Toward the end of her stunning debut novel, Christie Watson writes, “Burned-out engines line up, with flowers growing inside of them. Beauty found a way to grow in the ugliest of places.” Not just a description of battle-ravaged Nigeria, this passage also describes the novel, Tiny Sunbirds, Far Away. Watson has found a way to put corruption, poverty, youth militia and even genital mutilation into a great story, told wonderfully by twelve year-old Blessing.
I don’t mean to imply that the novel’s content and story are not harrowing. Indeed, what Blessing has to live through seems almost impossible. But she is so open and honest, that we can never give up on her or on the book. Watson does an excellent job of setting the scene, giving me a real sense of Blessing’s world.

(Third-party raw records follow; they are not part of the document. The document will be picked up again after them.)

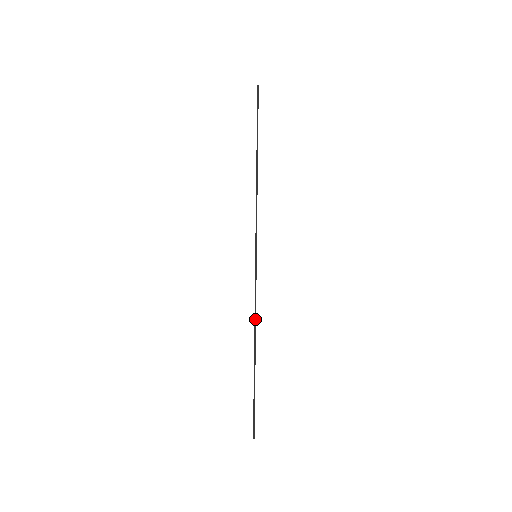
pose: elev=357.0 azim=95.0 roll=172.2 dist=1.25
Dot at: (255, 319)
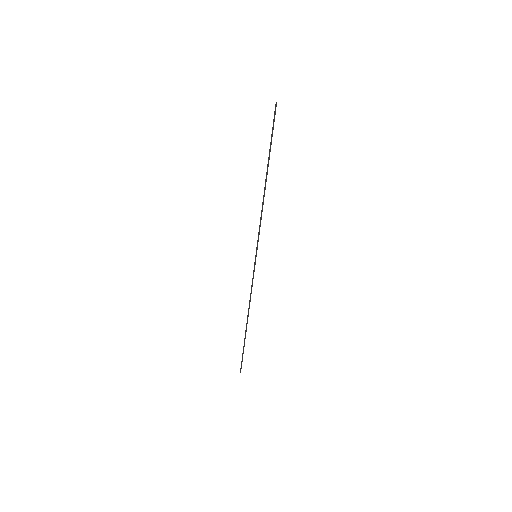
Dot at: (250, 301)
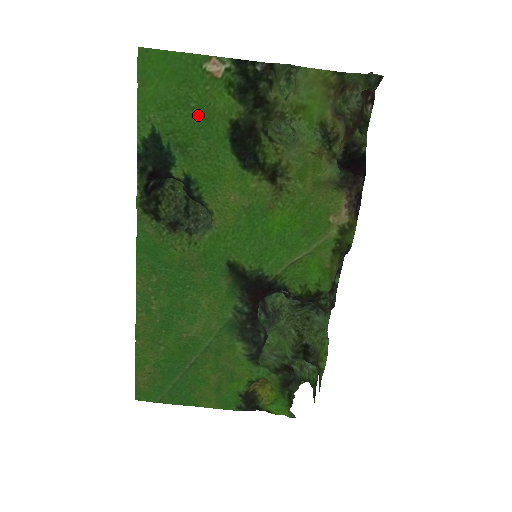
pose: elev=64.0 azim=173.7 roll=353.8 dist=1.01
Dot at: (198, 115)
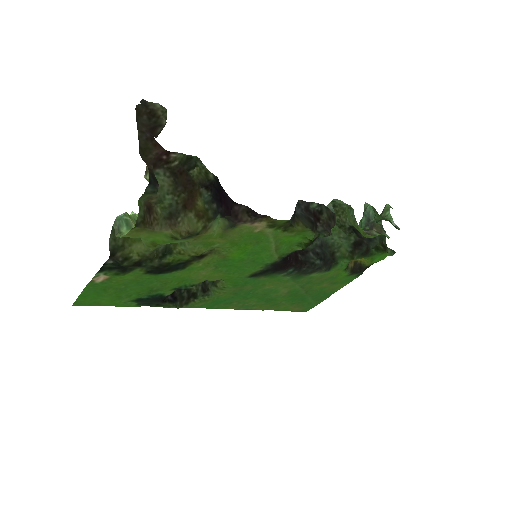
Dot at: (132, 286)
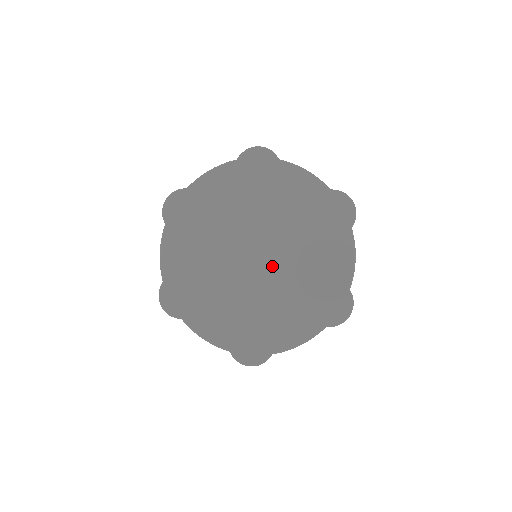
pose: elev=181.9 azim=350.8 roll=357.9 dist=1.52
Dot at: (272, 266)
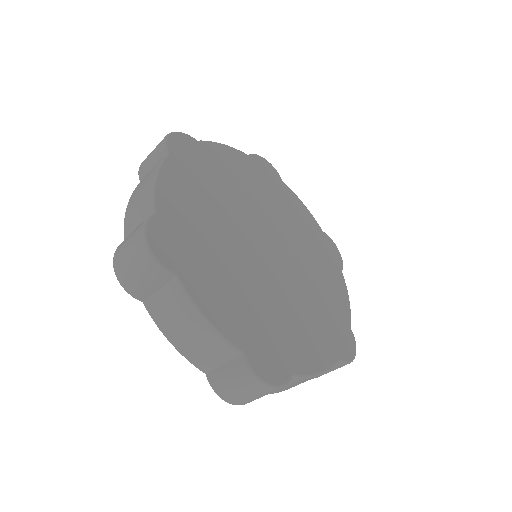
Dot at: (269, 270)
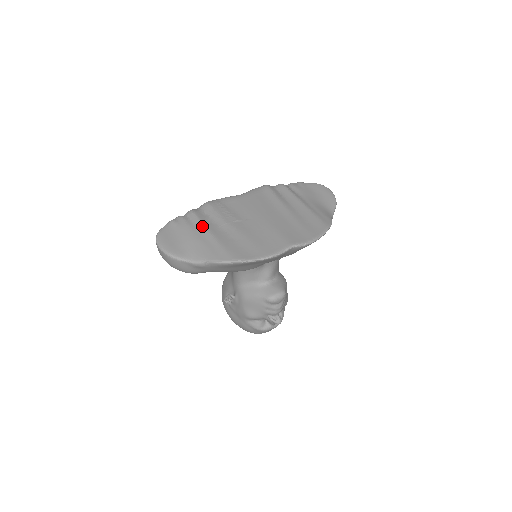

“The air smelled like a book unopened for a very long time, and smokey, as though the ground had been on fire.”
Blessing is not wise beyond her years, which allows readers to learn about her Nigerian world and culture along with her. I felt I knew Blessing deep in her soul, recognizing the way she looks at the world.

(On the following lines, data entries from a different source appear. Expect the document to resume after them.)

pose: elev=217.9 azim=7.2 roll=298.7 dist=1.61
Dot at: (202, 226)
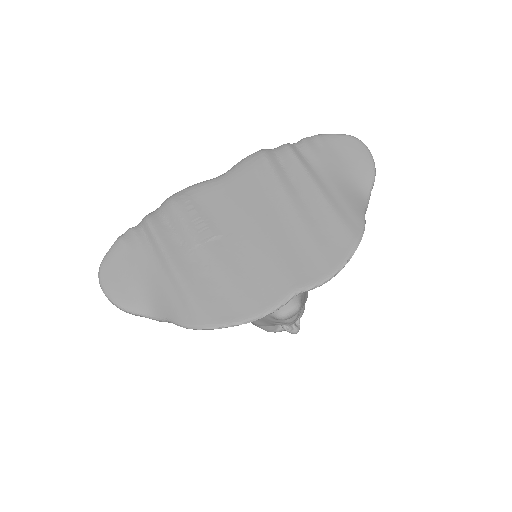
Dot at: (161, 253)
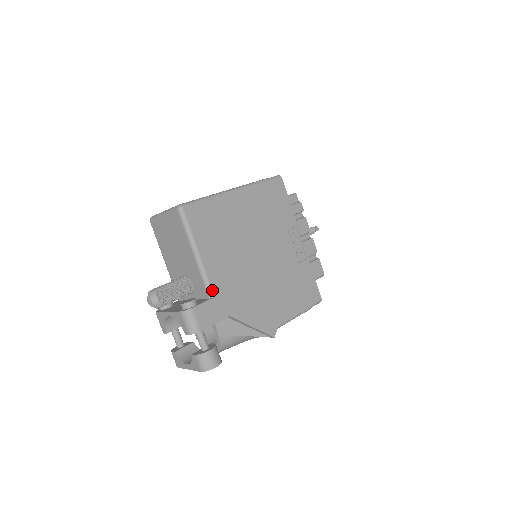
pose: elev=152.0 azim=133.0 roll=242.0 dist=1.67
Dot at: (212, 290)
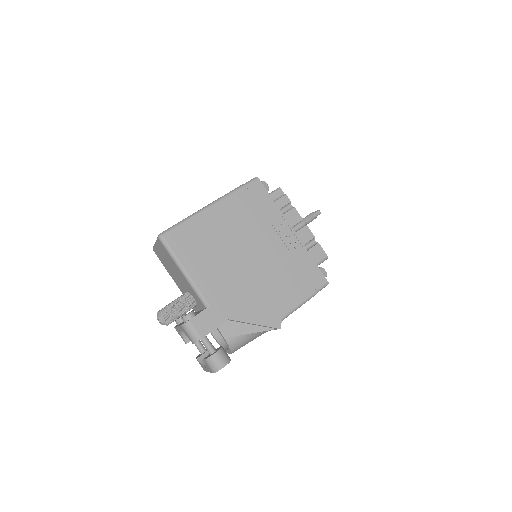
Dot at: (206, 300)
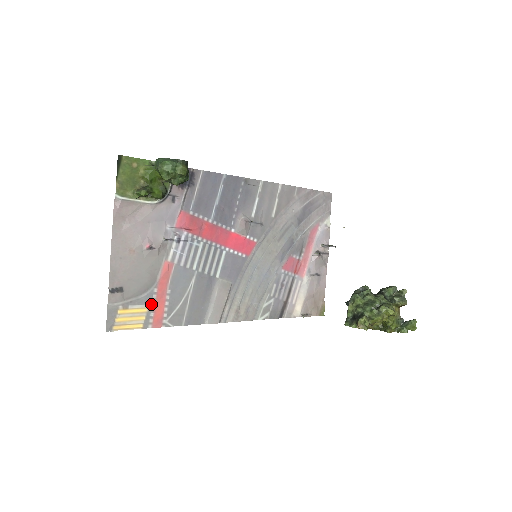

“I tried to close my imagination, but it stayed open like a book that has been read too often.”
Blessing does have a natural gift for midwifery, a choice that keeps the plot moving forward as well as extending the metaphor for her coming into her own life. It’s a gift that bonds her to her grandmother, a critical element to the choices she will have to make.
Opening this book without much previous knowledge about Nigeria, I learned a great deal about government corruption, American influence and even the youth militias. I was heartbroken, along with Blessing, when her brother Ezekiel’s promise as a physician is thwarted by circumstance and neglect. We come to understand why the violent militia holds appeal to young men without many other options.
Best of all, Watson does not try to provide simple questions or solutions. Like in life, her characters are flawed and multi-dimensional. None are all good or all bad. Choices must be made. Priorities change. Despite the novel’s foreign locale and life-or-death scenarios, the story spoke to me on a personal level. Quite an achievement for this author’s first time out.
One thought on “Tiny Sunbirds, Far Away — a stunning debut novel”
I want to read this. The quote about the book reminds me of a quote I read recently (where. oh where??- was it in O’Brien’s The Things They Carried?) that death is like being shut up in the pages of an old book, on a high shelf.